The Notes were offered to persons reasonably believed to be qualified institutional buyers pursuant to Rule 144A under the Securities Act, and to
certain non-U.S. persons
outside the United States pursuant to Regulation S under the Securities Act (the "
Notes Offering
"). The Notes have not been registered under the Securities Act or any state securities laws and may not be offered or sold in the United States absent registration or an applicable exemption from such registration requirements. The Notes Offering closed on September 26, 2024. The net proceeds to the Fund were approximately $784.1 million, after deducting the initial purchaser discount and estimated offering expenses. The Fund expects to use the net proceeds of the offering for general corporate purposes of it and its subsidiaries.
Registration Rights Agreement
In connection with the Notes Offering, the Fund entered into Registration Rights Agreements, each dated as of September 26, 2024 (the "

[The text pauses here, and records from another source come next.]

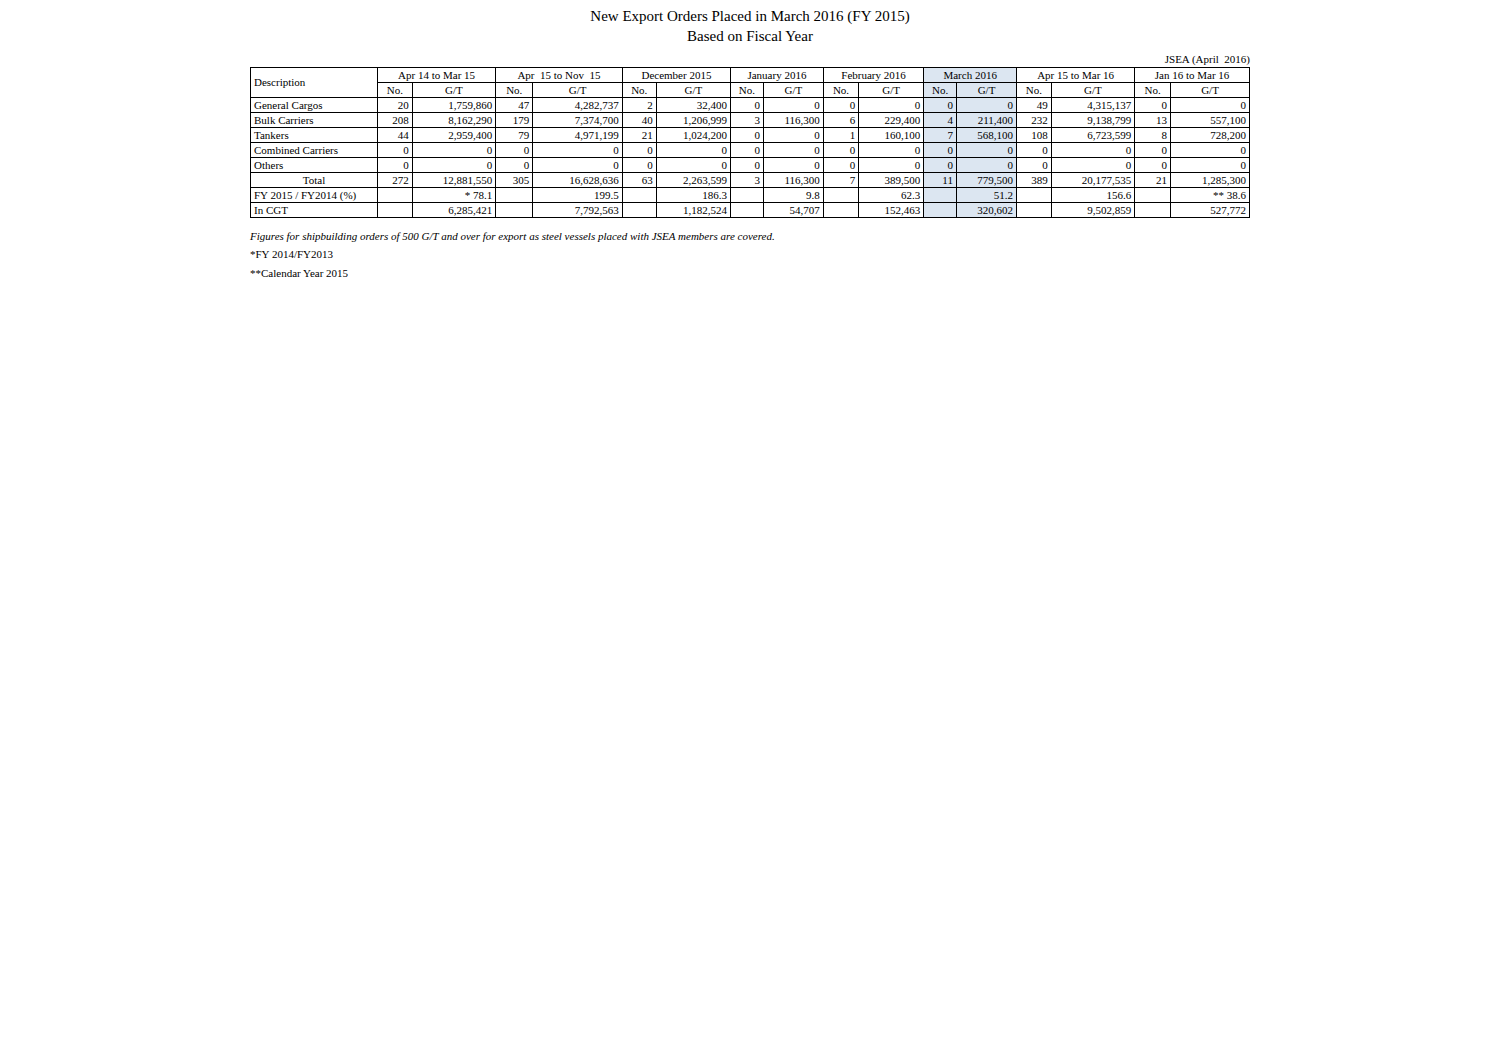New Export Orders Placed in March 2016 (FY 2015)
Based on Fiscal Year
JSEA (April 2016)
| Description | Apr 14 to Mar 15 | Apr 15 to Nov 15 | December 2015 | January 2016 | February 2016 | March 2016 | Apr 15 to Mar 16 | Jan 16 to Mar 16 |
| --- | --- | --- | --- | --- | --- | --- | --- | --- |
| No. | G/T | No. | G/T | No. | G/T | No. | G/T | No. | G/T | No. | G/T | No. | G/T | No. | G/T |
| General Cargos | 20 | 1,759,860 | 47 | 4,282,737 | 2 | 32,400 | 0 | 0 | 0 | 0 | 0 | 0 | 49 | 4,315,137 | 0 | 0 |
| Bulk Carriers | 208 | 8,162,290 | 179 | 7,374,700 | 40 | 1,206,999 | 3 | 116,300 | 6 | 229,400 | 4 | 211,400 | 232 | 9,138,799 | 13 | 557,100 |
| Tankers | 44 | 2,959,400 | 79 | 4,971,199 | 21 | 1,024,200 | 0 | 0 | 1 | 160,100 | 7 | 568,100 | 108 | 6,723,599 | 8 | 728,200 |
| Combined Carriers | 0 | 0 | 0 | 0 | 0 | 0 | 0 | 0 | 0 | 0 | 0 | 0 | 0 | 0 | 0 | 0 |
| Others | 0 | 0 | 0 | 0 | 0 | 0 | 0 | 0 | 0 | 0 | 0 | 0 | 0 | 0 | 0 | 0 |
| Total | 272 | 12,881,550 | 305 | 16,628,636 | 63 | 2,263,599 | 3 | 116,300 | 7 | 389,500 | 11 | 779,500 | 389 | 20,177,535 | 21 | 1,285,300 |
| FY 2015 / FY2014 (%) | | * 78.1 | | 199.5 | | 186.3 | | 9.8 | | 62.3 | | 51.2 | | 156.6 | | ** 38.6 |
| In CGT | | 6,285,421 | | 7,792,563 | | 1,182,524 | | 54,707 | | 152,463 | | 320,602 | | 9,502,859 | | 527,772 |
Figures for shipbuilding orders of 500 G/T and over for export as steel vessels placed with JSEA members are covered.
*FY 2014/FY2013
**Calendar Year 2015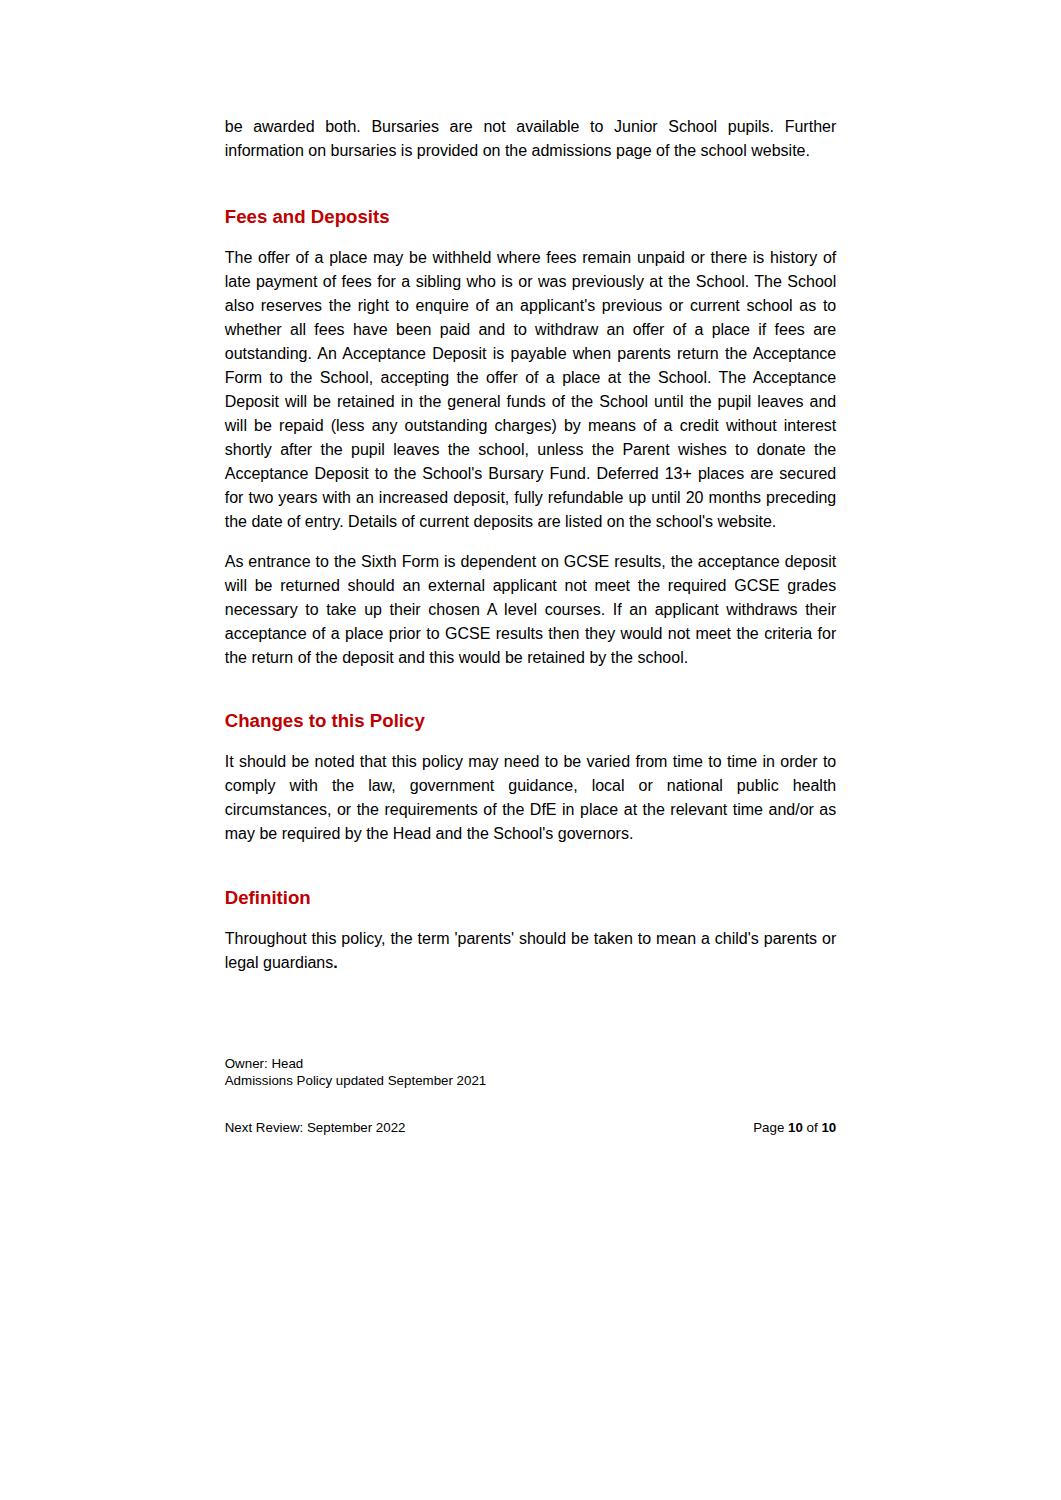be awarded both. Bursaries are not available to Junior School pupils. Further information on bursaries is provided on the admissions page of the school website.
Fees and Deposits
The offer of a place may be withheld where fees remain unpaid or there is history of late payment of fees for a sibling who is or was previously at the School. The School also reserves the right to enquire of an applicant's previous or current school as to whether all fees have been paid and to withdraw an offer of a place if fees are outstanding. An Acceptance Deposit is payable when parents return the Acceptance Form to the School, accepting the offer of a place at the School. The Acceptance Deposit will be retained in the general funds of the School until the pupil leaves and will be repaid (less any outstanding charges) by means of a credit without interest shortly after the pupil leaves the school, unless the Parent wishes to donate the Acceptance Deposit to the School's Bursary Fund. Deferred 13+ places are secured for two years with an increased deposit, fully refundable up until 20 months preceding the date of entry. Details of current deposits are listed on the school's website.
As entrance to the Sixth Form is dependent on GCSE results, the acceptance deposit will be returned should an external applicant not meet the required GCSE grades necessary to take up their chosen A level courses. If an applicant withdraws their acceptance of a place prior to GCSE results then they would not meet the criteria for the return of the deposit and this would be retained by the school.
Changes to this Policy
It should be noted that this policy may need to be varied from time to time in order to comply with the law, government guidance, local or national public health circumstances, or the requirements of the DfE in place at the relevant time and/or as may be required by the Head and the School's governors.
Definition
Throughout this policy, the term 'parents' should be taken to mean a child's parents or legal guardians.
Owner: Head
Admissions Policy updated September 2021
Next Review: September 2022 Page 10 of 10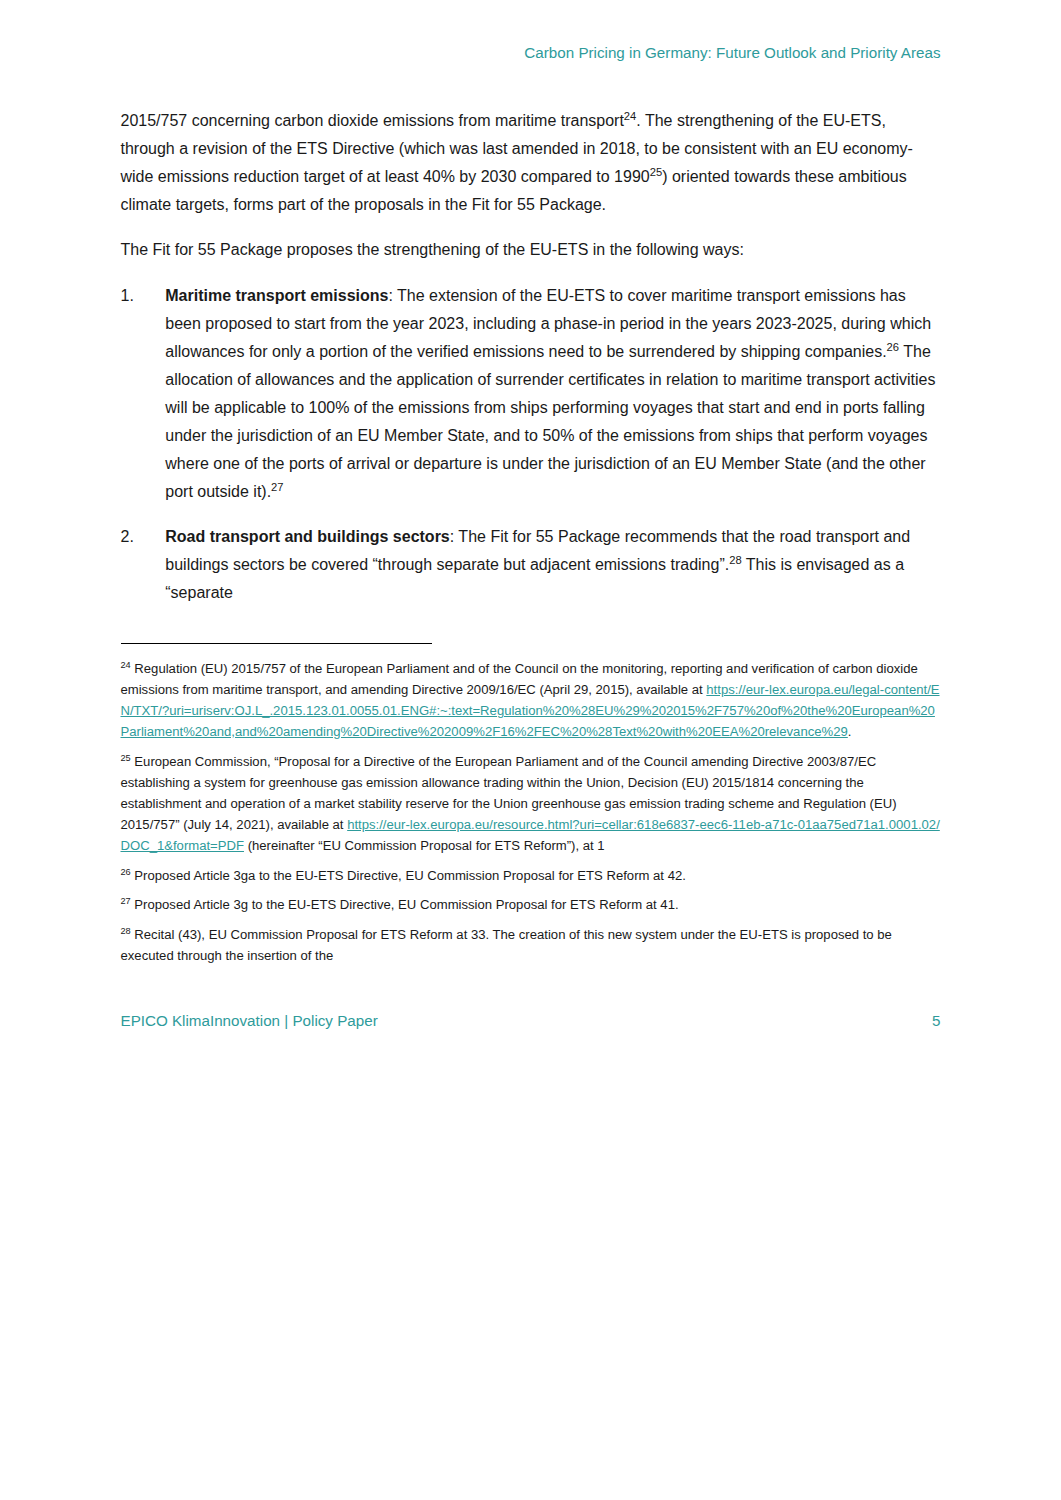Carbon Pricing in Germany: Future Outlook and Priority Areas
2015/757 concerning carbon dioxide emissions from maritime transport24. The strengthening of the EU-ETS, through a revision of the ETS Directive (which was last amended in 2018, to be consistent with an EU economy-wide emissions reduction target of at least 40% by 2030 compared to 199025) oriented towards these ambitious climate targets, forms part of the proposals in the Fit for 55 Package.
The Fit for 55 Package proposes the strengthening of the EU-ETS in the following ways:
1.
Maritime transport emissions: The extension of the EU-ETS to cover maritime transport emissions has been proposed to start from the year 2023, including a phase-in period in the years 2023-2025, during which allowances for only a portion of the verified emissions need to be surrendered by shipping companies.26 The allocation of allowances and the application of surrender certificates in relation to maritime transport activities will be applicable to 100% of the emissions from ships performing voyages that start and end in ports falling under the jurisdiction of an EU Member State, and to 50% of the emissions from ships that perform voyages where one of the ports of arrival or departure is under the jurisdiction of an EU Member State (and the other port outside it).27
2.
Road transport and buildings sectors: The Fit for 55 Package recommends that the road transport and buildings sectors be covered “through separate but adjacent emissions trading”.28 This is envisaged as a “separate
24 Regulation (EU) 2015/757 of the European Parliament and of the Council on the monitoring, reporting and verification of carbon dioxide emissions from maritime transport, and amending Directive 2009/16/EC (April 29, 2015), available at https://eur-lex.europa.eu/legal-content/EN/TXT/?uri=uriserv:OJ.L_.2015.123.01.0055.01.ENG#:~:text=Regulation%20%28EU%29%202015%2F757%20of%20the%20European%20Parliament%20and,and%20amending%20Directive%202009%2F16%2FEC%20%28Text%20with%20EEA%20relevance%29.
25 European Commission, “Proposal for a Directive of the European Parliament and of the Council amending Directive 2003/87/EC establishing a system for greenhouse gas emission allowance trading within the Union, Decision (EU) 2015/1814 concerning the establishment and operation of a market stability reserve for the Union greenhouse gas emission trading scheme and Regulation (EU) 2015/757” (July 14, 2021), available at https://eur-lex.europa.eu/resource.html?uri=cellar:618e6837-eec6-11eb-a71c-01aa75ed71a1.0001.02/DOC_1&format=PDF (hereinafter “EU Commission Proposal for ETS Reform”), at 1
26 Proposed Article 3ga to the EU-ETS Directive, EU Commission Proposal for ETS Reform at 42.
27 Proposed Article 3g to the EU-ETS Directive, EU Commission Proposal for ETS Reform at 41.
28 Recital (43), EU Commission Proposal for ETS Reform at 33. The creation of this new system under the EU-ETS is proposed to be executed through the insertion of the
EPICO KlimaInnovation | Policy Paper 5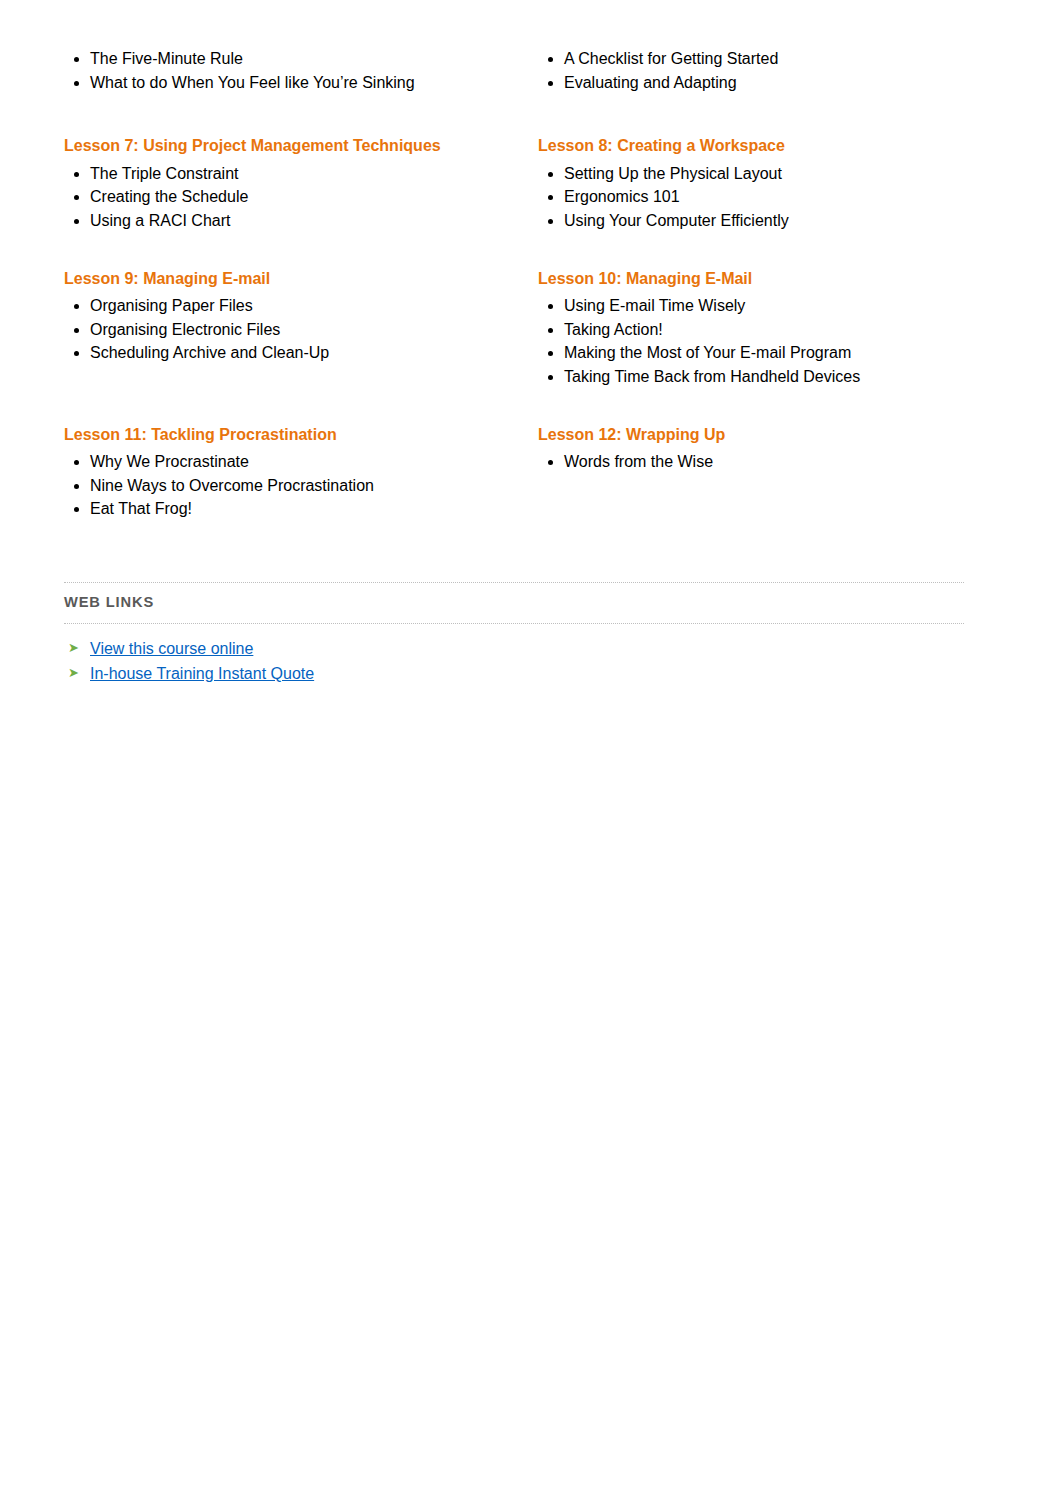The Five-Minute Rule
What to do When You Feel like You’re Sinking
A Checklist for Getting Started
Evaluating and Adapting
Lesson 7: Using Project Management Techniques
The Triple Constraint
Creating the Schedule
Using a RACI Chart
Lesson 8: Creating a Workspace
Setting Up the Physical Layout
Ergonomics 101
Using Your Computer Efficiently
Lesson 9: Managing E-mail
Organising Paper Files
Organising Electronic Files
Scheduling Archive and Clean-Up
Lesson 10: Managing E-Mail
Using E-mail Time Wisely
Taking Action!
Making the Most of Your E-mail Program
Taking Time Back from Handheld Devices
Lesson 11: Tackling Procrastination
Why We Procrastinate
Nine Ways to Overcome Procrastination
Eat That Frog!
Lesson 12: Wrapping Up
Words from the Wise
WEB LINKS
View this course online
In-house Training Instant Quote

Registration Rights Agreements
"), with Citigroup Global Markets Inc., Goldman Sachs & Co. LLC, Wells Fargo Securities, LLC, Deutsche Bank Securities Inc., Morgan Stanley & Co. LLC and RBC Capital Markets, LLC, with respect to the 2027 Notes, and with Citigroup Global Markets Inc., Goldman Sachs & Co. LLC, Wells Fargo Securities, LLC, Barclays Capital Inc., J.P. Morgan Securities LLC and SMBC Nikko Securities America, Inc., with respect to the 2030 Notes, as representatives of the initial purchasers of the Notes. Pursuant to the Registration Rights Agreements, the Fund is obligated to file with the Securities and Exchange Commission a registration statement relating to an offer to exchange the Notes for new notes issued by the Fund that are registered under the Securities Act and otherwise have terms substantially identical to those of the Notes, and to use its commercially reasonable efforts to cause such registration statement to be declared effective. If the Fund is not able to effect the exchange offer, the Fund will be obligated to file a shelf registration statement covering the resale of the Notes and use its commercially reasonable efforts to cause such registration statement to be declared effective. If the Fund fails to satisfy its registration obligations by certain dates specified in the Registration Rights Agreements, it will be required to pay additional interest to the holders of the Notes.
The foregoing description of the Registration Rights Agreements does not purport to be complete and is qualified in its entirety by reference to the full text of the Registration Rights Agreements, filed as exhibits
hereto
and incorporated by reference herein.